Organic Acid Excretion in Penicillium ochrochloron Increases with Ambient pH

Despite being of high biotechnological relevance, many aspects of organic acid excretion in filamentous fungi like the influence of ambient pH are still insufficiently understood. While the excretion of an individual organic acid may peak at a certain pH value, the few available studies investigating a broader range of organic acids indicate that total organic acid excretion rises with increasing external pH. We hypothesized that this phenomenon might be a general response of filamentous fungi to increased ambient pH. If this is the case, the observation should be widely independent of the organism, growth conditions, or experimental design and might therefore be a crucial key point in understanding the function and mechanisms of organic acid excretion in filamentous fungi. In this study we explored this hypothesis using ammonium-limited chemostat cultivations (pH 2–7), and ammonium or phosphate-limited bioreactor batch cultivations (pH 5 and 7). Two strains of Penicillium ochrochloron were investigated differing in the spectrum of excreted organic acids. Confirming our hypothesis, the main result demonstrated that organic acid excretion in P. ochrochloron was enhanced at high external pH levels compared to low pH levels independent of the tested strain, nutrient limitation, and cultivation method. We discuss these findings against the background of three hypotheses explaining organic acid excretion in filamentous fungi, i.e., overflow metabolism, charge balance, and aggressive acidification hypothesis.

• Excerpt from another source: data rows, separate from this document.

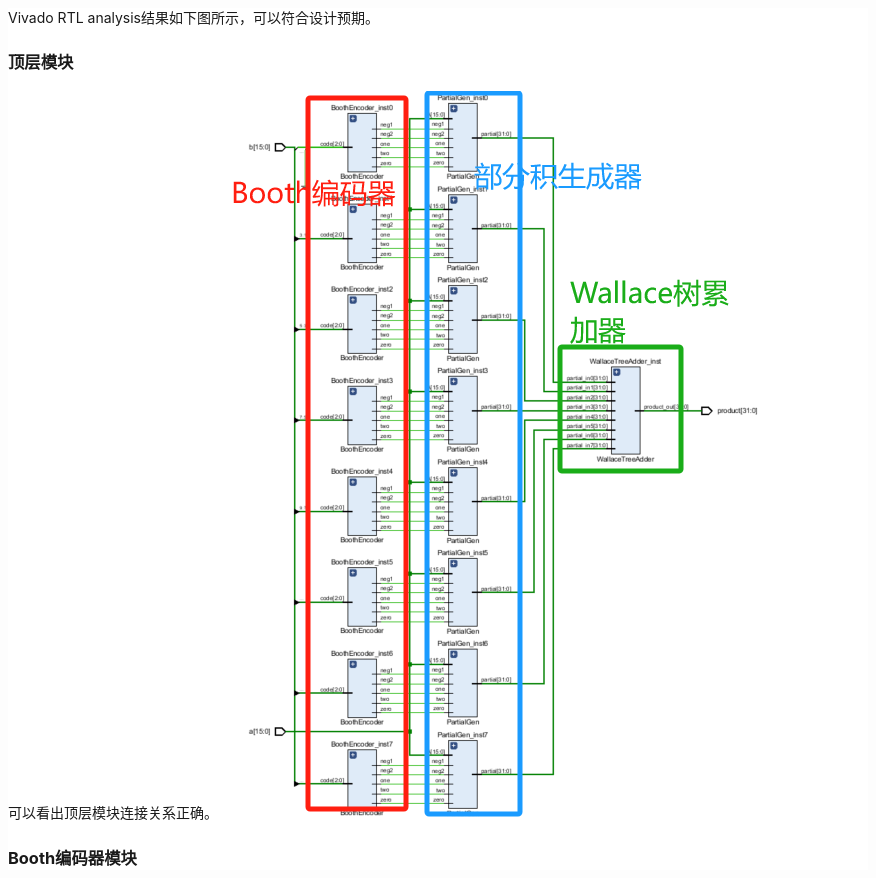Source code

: Vivado RTL analysis结果如下图所示，可以符合设计预期。
### 顶层模块
可以看出顶层模块连接关系正确。
![顶层模块](./img/顶层.png "顶层模块")
### Booth编码器模块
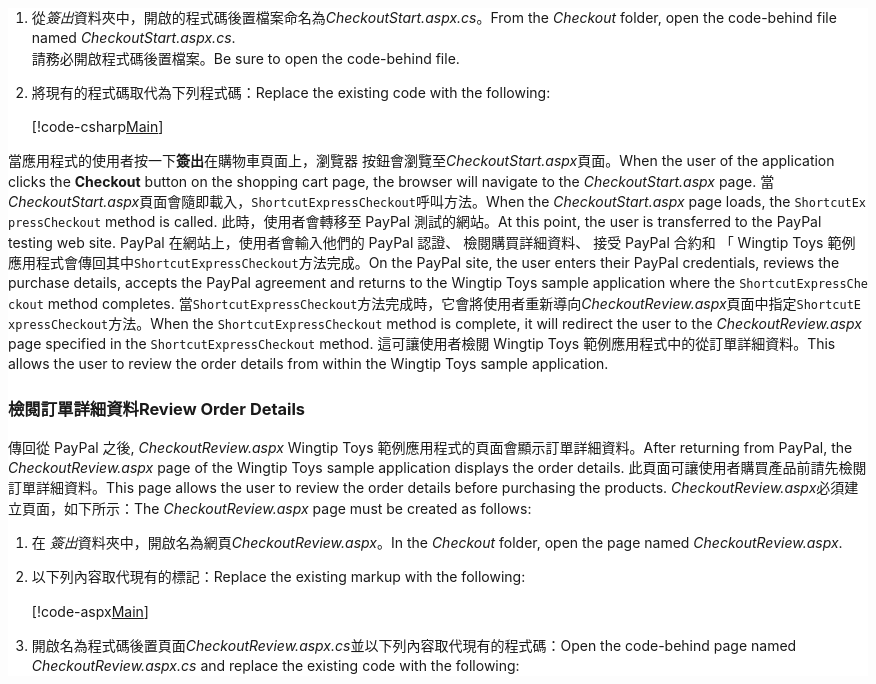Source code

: 1. <span data-ttu-id="db9f8-385">從*簽出*資料夾中，開啟的程式碼後置檔案命名為*CheckoutStart.aspx.cs*。</span><span class="sxs-lookup"><span data-stu-id="db9f8-385">From the *Checkout* folder, open the code-behind file named *CheckoutStart.aspx.cs*.</span></span>   
   <span data-ttu-id="db9f8-386">請務必開啟程式碼後置檔案。</span><span class="sxs-lookup"><span data-stu-id="db9f8-386">Be sure to open the code-behind file.</span></span>
2. <span data-ttu-id="db9f8-387">將現有的程式碼取代為下列程式碼：</span><span class="sxs-lookup"><span data-stu-id="db9f8-387">Replace the existing code with the following:</span></span>   

    [!code-csharp[Main](checkout-and-payment-with-paypal/samples/sample19.cs)]

<span data-ttu-id="db9f8-388">當應用程式的使用者按一下**簽出**在購物車頁面上，瀏覽器 按鈕會瀏覽至*CheckoutStart.aspx*頁面。</span><span class="sxs-lookup"><span data-stu-id="db9f8-388">When the user of the application clicks the **Checkout** button on the shopping cart page, the browser will navigate to the *CheckoutStart.aspx* page.</span></span> <span data-ttu-id="db9f8-389">當*CheckoutStart.aspx*頁面會隨即載入，`ShortcutExpressCheckout`呼叫方法。</span><span class="sxs-lookup"><span data-stu-id="db9f8-389">When the *CheckoutStart.aspx* page loads, the `ShortcutExpressCheckout` method is called.</span></span> <span data-ttu-id="db9f8-390">此時，使用者會轉移至 PayPal 測試的網站。</span><span class="sxs-lookup"><span data-stu-id="db9f8-390">At this point, the user is transferred to the PayPal testing web site.</span></span> <span data-ttu-id="db9f8-391">PayPal 在網站上，使用者會輸入他們的 PayPal 認證、 檢閱購買詳細資料、 接受 PayPal 合約和 「 Wingtip Toys 範例應用程式會傳回其中`ShortcutExpressCheckout`方法完成。</span><span class="sxs-lookup"><span data-stu-id="db9f8-391">On the PayPal site, the user enters their PayPal credentials, reviews the purchase details, accepts the PayPal agreement and returns to the Wingtip Toys sample application where the `ShortcutExpressCheckout` method completes.</span></span> <span data-ttu-id="db9f8-392">當`ShortcutExpressCheckout`方法完成時，它會將使用者重新導向*CheckoutReview.aspx*頁面中指定`ShortcutExpressCheckout`方法。</span><span class="sxs-lookup"><span data-stu-id="db9f8-392">When the `ShortcutExpressCheckout` method is complete, it will redirect the user to the *CheckoutReview.aspx* page specified in the `ShortcutExpressCheckout` method.</span></span> <span data-ttu-id="db9f8-393">這可讓使用者檢閱 Wingtip Toys 範例應用程式中的從訂單詳細資料。</span><span class="sxs-lookup"><span data-stu-id="db9f8-393">This allows the user to review the order details from within the Wingtip Toys sample application.</span></span>

### <a name="review-order-details"></a><span data-ttu-id="db9f8-394">檢閱訂單詳細資料</span><span class="sxs-lookup"><span data-stu-id="db9f8-394">Review Order Details</span></span>

<span data-ttu-id="db9f8-395">傳回從 PayPal 之後, *CheckoutReview.aspx* Wingtip Toys 範例應用程式的頁面會顯示訂單詳細資料。</span><span class="sxs-lookup"><span data-stu-id="db9f8-395">After returning from PayPal, the *CheckoutReview.aspx* page of the Wingtip Toys sample application displays the order details.</span></span> <span data-ttu-id="db9f8-396">此頁面可讓使用者購買產品前請先檢閱訂單詳細資料。</span><span class="sxs-lookup"><span data-stu-id="db9f8-396">This page allows the user to review the order details before purchasing the products.</span></span> <span data-ttu-id="db9f8-397">*CheckoutReview.aspx*必須建立頁面，如下所示：</span><span class="sxs-lookup"><span data-stu-id="db9f8-397">The *CheckoutReview.aspx* page must be created as follows:</span></span>

1. <span data-ttu-id="db9f8-398">在 *簽出*資料夾中，開啟名為網頁*CheckoutReview.aspx*。</span><span class="sxs-lookup"><span data-stu-id="db9f8-398">In the *Checkout* folder, open the page named *CheckoutReview.aspx*.</span></span>
2. <span data-ttu-id="db9f8-399">以下列內容取代現有的標記：</span><span class="sxs-lookup"><span data-stu-id="db9f8-399">Replace the existing markup with the following:</span></span>   

    [!code-aspx[Main](checkout-and-payment-with-paypal/samples/sample20.aspx)]
3. <span data-ttu-id="db9f8-400">開啟名為程式碼後置頁面*CheckoutReview.aspx.cs*並以下列內容取代現有的程式碼：</span><span class="sxs-lookup"><span data-stu-id="db9f8-400">Open the code-behind page named *CheckoutReview.aspx.cs* and replace the existing code with the following:</span></span>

Dynamics of energy charge and adenine nucleotides during uncoupling of catabolism and anabolism in Penicillium ochrochloron

Filamentous fungi are able to spill energy when exposed to energy excess by uncoupling catabolism from anabolism, e.g. via overflow metabolism. In current study we tested the hypothesis that overflow metabolism is regulated via the energetic status of the hyphae (i.e. energy charge, ATP concentration). This hypothesis was studied in Penicillium ochrochloron during the steady state of glucose- or ammonium-limited chemostat cultures as well as during three transient states ((i) glucose pulse to a glucose-limited chemostat, (ii) shift from glucose-limited to ammonium-limited conditions in a chemostat, and (iii) ammonium exhaustion in batch culture). Organic acids were excreted under all conditions, even during exponential growth in batch culture as well as under glucose-limited conditions in a chemostat. Partial uncoupling of catabolism and anabolism via overflow metabolism was thus constitutively present. Under all tested conditions, overflow metabolism was independent of the energy charge or the ATP concentration of the hyphae. There was a reciprocal correlation between glucose uptake rate and intracellular adenine nucleotide content. During all transients states a rapid decrease in energy charge and the concentrations of nucleotides was observed shortly after a change in glycolytic flux ("ATP paradoxon"). A possible connection between the change in adenine nucleotide concentrations and the purine salvage pathway is discussed.